By the middle of the 19th century, rapid urban growth spurred by the industrial revolution had created urgent social and environmental problems. Cities responded by building centralized networks to deliver clean water, energy and safe food; to enable commerce, facilitate transportation and maintain order; and to provide access to health care and energy. Today these century-plus-old solutions are increasingly inadequate. Many of our cities are jammed with traffic. Our political institutions are deadlocked. In addition, we face a host of new challenges—most notably, feeding and housing a population set to grow by two billion people while simultaneously preventing the worst impacts of global warming.

Such uniquely 21st-century problems demand 21st-century thinking. Yet many economists and social scientists still think about social systems using Enlightenment-era concepts such as markets and classes—simplified models that reduce societal interactions to rules or algorithms while ignoring the behavior of individual human beings. We need to go deeper, to take into account the fine-grained details of societal interactions. The tool known as big data gives us the means to do that.

Digital technology enables us to study billions of individual exchanges in which people trade ideas, money, goods or gossip. My research laboratory at the Massachusetts Institute of Technology is using computers to look at mathematical patterns among those exchanges. We are already finding that we can begin to explain phenomena—financial crashes, political upsets, flu pandemics—that were previously mysterious. Data analytics can give us stable financial systems, functioning governments, efficient and affordable health care, and more. But first we need to fully appreciate the power of big data and build a framework for its proper use. The ability to track, predict and even control the behavior of individuals and groups of people is a classic example of Promethean fire: it can be used for good or ill.

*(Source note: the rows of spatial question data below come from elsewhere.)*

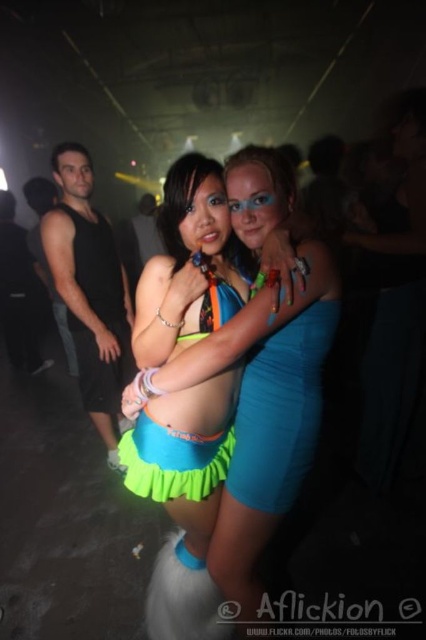
You are standing at the entrance of the party and want to greet both people at point (333, 284) and point (210, 291). Which person should you approach first to reach the one further away last?

You should approach the person at point (210, 291) first because point (333, 284) is in front of it, meaning the person at point (210, 291) is further away and should be visited last.

You are at a party and want to locate the neon green fabric skirt at center. According to the coordinates provided, where exactly is it positioned?

The neon green fabric skirt at center is located at point (x=259, y=374).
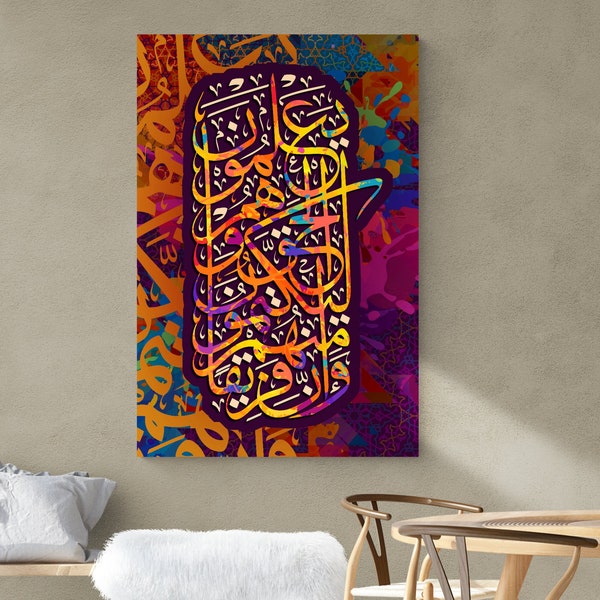
Where is `light area`? Image resolution: width=600 pixels, height=600 pixels. light area is located at coordinates (459, 413), (494, 437), (546, 474).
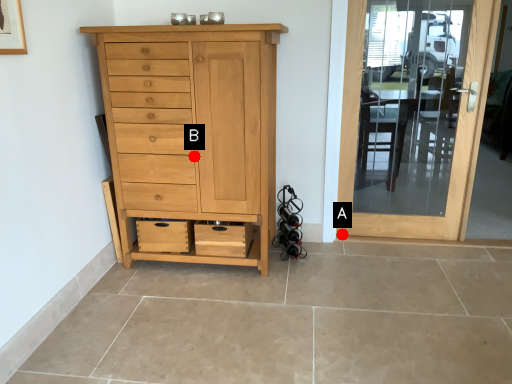
Question: Two points are circled on the image, labeled by A and B beside each circle. Which of the following is the closest to the observer?

Choices:
 (A) A is closer
 (B) B is closer

Answer: (B)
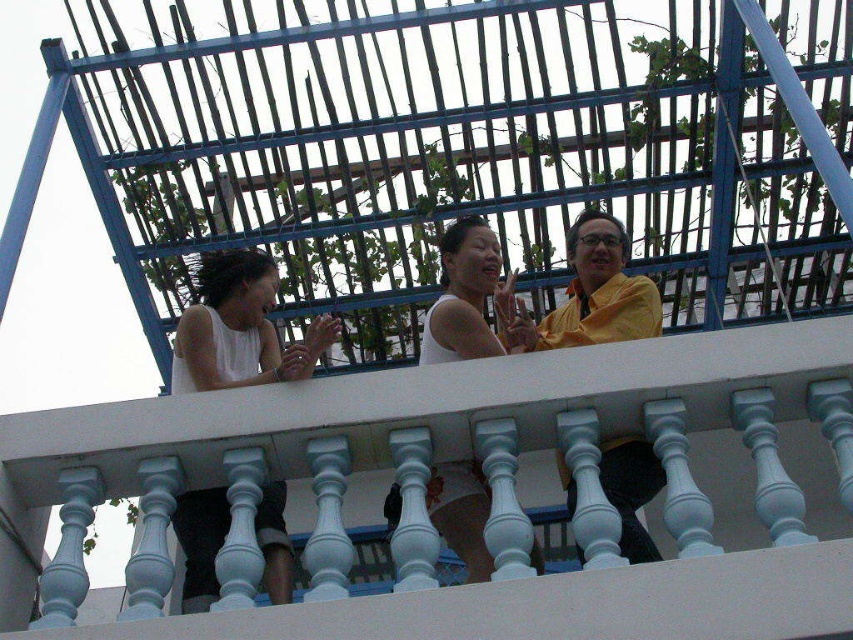
Question: Does white matte tank top at upper left have a lesser width compared to white matte tank top at center?

Choices:
 (A) no
 (B) yes

Answer: (A)

Question: Which of the following is the farthest from the observer?

Choices:
 (A) (196, 496)
 (B) (641, 324)

Answer: (B)

Question: Does white matte tank top at upper left have a lesser width compared to white matte tank top at center?

Choices:
 (A) no
 (B) yes

Answer: (A)

Question: Is yellow matte shirt at center positioned at the back of white matte tank top at center?

Choices:
 (A) yes
 (B) no

Answer: (B)

Question: Among these objects, which one is farthest from the camera?

Choices:
 (A) white matte tank top at center
 (B) white matte tank top at upper left
 (C) yellow matte shirt at center

Answer: (A)

Question: Considering the real-world distances, which object is closest to the yellow matte shirt at center?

The Predictive Power of Digital Bread Crumbs
As we go about our daily lives, we leave behind virtual bread crumbs—digital records of the people we call, the places we go, the things we eat and the products we buy. These bread crumbs tell a more accurate story of our lives than anything we choose to reveal about ourselves. Our Facebook status updates and tweets deliver information we choose to tell people, edited according to the standards of the day. Digital bread crumbs, in contrast, record our behavior as it actually happened.

We are social animals, and our behavior is never as unique as we might think. The people you call, text and spend time with—even the people you recognize around the neighborhood but have never formally met—are likely to be similar to you in all kinds of ways. My students and I can tell whether you are likely to get diabetes by examining the restaurants where you eat and the crowd you hang out with. We can use the same data to predict the sort of clothes you are inclined to buy or your propensity to pay back a loan. Because our behavior changes when we feel like we are getting sick—we go different places, buy different things, call different people and search for different terms on the Web—it is now possible, using data analytics, to make a constantly updatable map that predicts where residents of a city are most likely to come down with the flu at any given moment.

The mathematical patterns within big data that provide the most insight into the functioning of society involve the flow of ideas and information between people. We can see this flow by studying patterns of social interaction (face-to-face conversations, telephone calls, social-media messaging) and by assessing the amount of novelty and exploration in individuals' purchasing patterns (as seen in credit-card data) or movement patterns (as seen in GPS tracks). The flow of ideas is central to understanding society not only because timely information is critical to efficient systems but also because the spread and combination of ideas form the basis of innovation. Communities that are cut off from the rest of society risk becoming stagnant.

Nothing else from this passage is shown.